__AIM__
How would you put this sentence from the conference-planning reply below into Spanish: "I think James and Ted have covered pretty well why Plumbers isn’t a great fit, but I agree with the overall idea."?

__TEXT SHOWN__
'''

I think James and Ted have covered pretty well why Plumbers isn’t a
great fit, but I agree with the overall idea.
>
> 1) The invitation process. This goes away. The people/companies that
> want to discuss things with the rest of us can all get to plumbers the
> normal way. We get new blood that we may miss through the invitation
> process because they can simply register for Plumbers on their own.
>
Lsfmmmbop has always been most useful when focused on smaller and
tighter sessions that aren’t well suited to open audiences. I think
the BPF and MM sessions are generally really happy with their size and
level of discussion, while the FS one would benefit from a larger crowd
split up by project. This is much easier to do if we’re attached to a
bigger conference, where the plenary sessions are available to the whole
conf and the breakout sessions are smaller and completely project
focused.
I think we’ve outgrown the original name, but I’d still call it
something, we’ll need rooms and t-shirts and maybe a group event that
we need to fund.
> 2) Presentations. We can have track miniconfs where we still curate
> talks, but there could be much less of them and we could just use the
> time to do what LSFMMBPF was meant to do, put us all in a room so we
> can hack on things together.

'''

__GIVEN INFORMATION__
'''

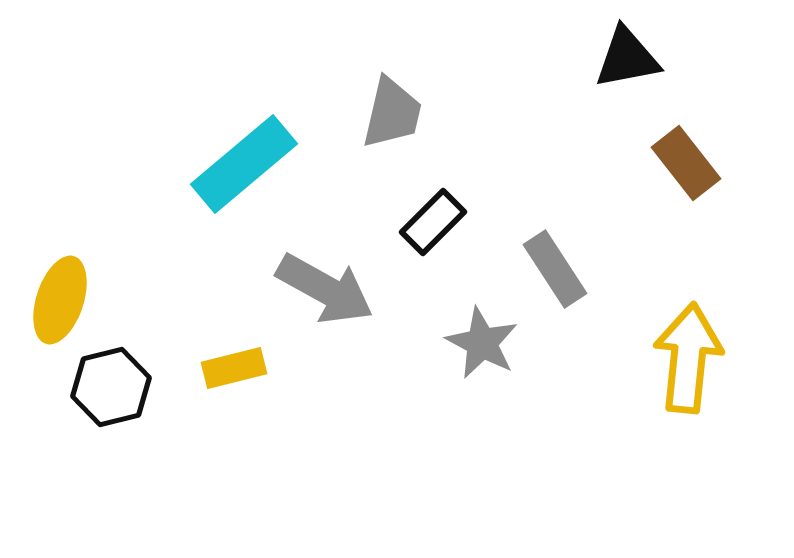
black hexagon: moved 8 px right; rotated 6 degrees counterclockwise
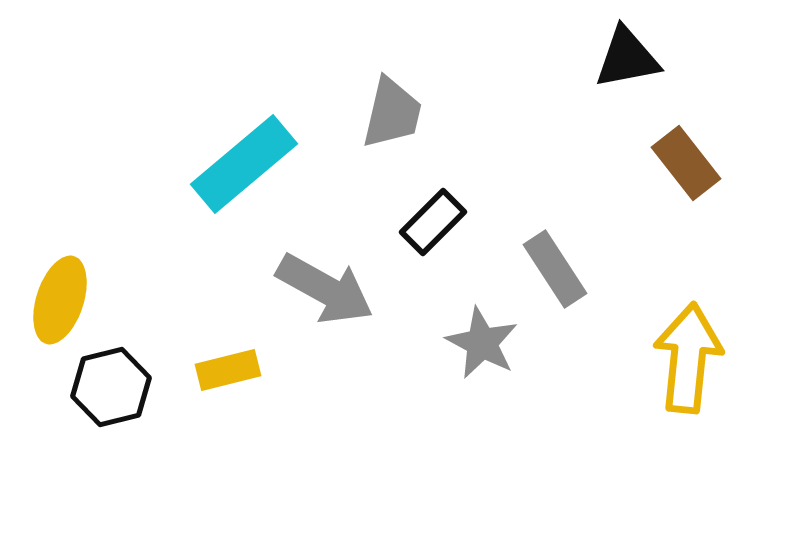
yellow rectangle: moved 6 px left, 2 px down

'''
'''

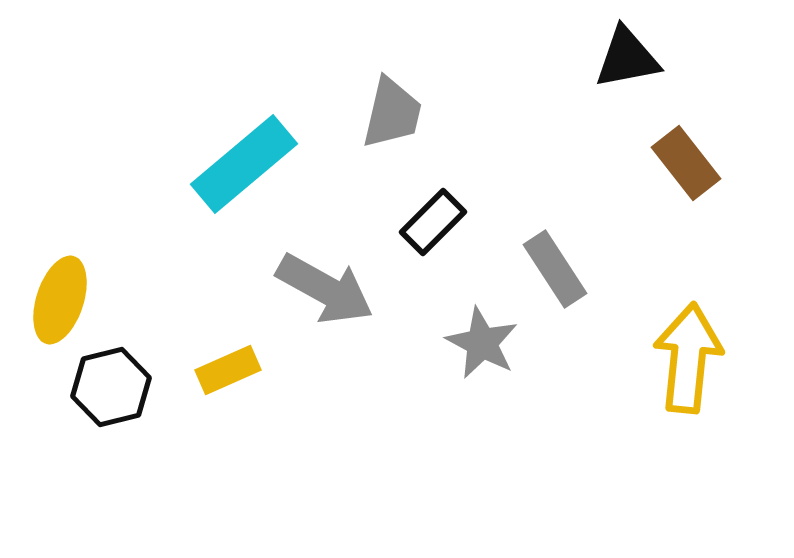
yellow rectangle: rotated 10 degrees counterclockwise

'''

__TASK SOLUTION__
Creo que James y Ted han explicado bastante bien por qué Plumbers no encaja del todo, pero estoy de acuerdo con la idea general.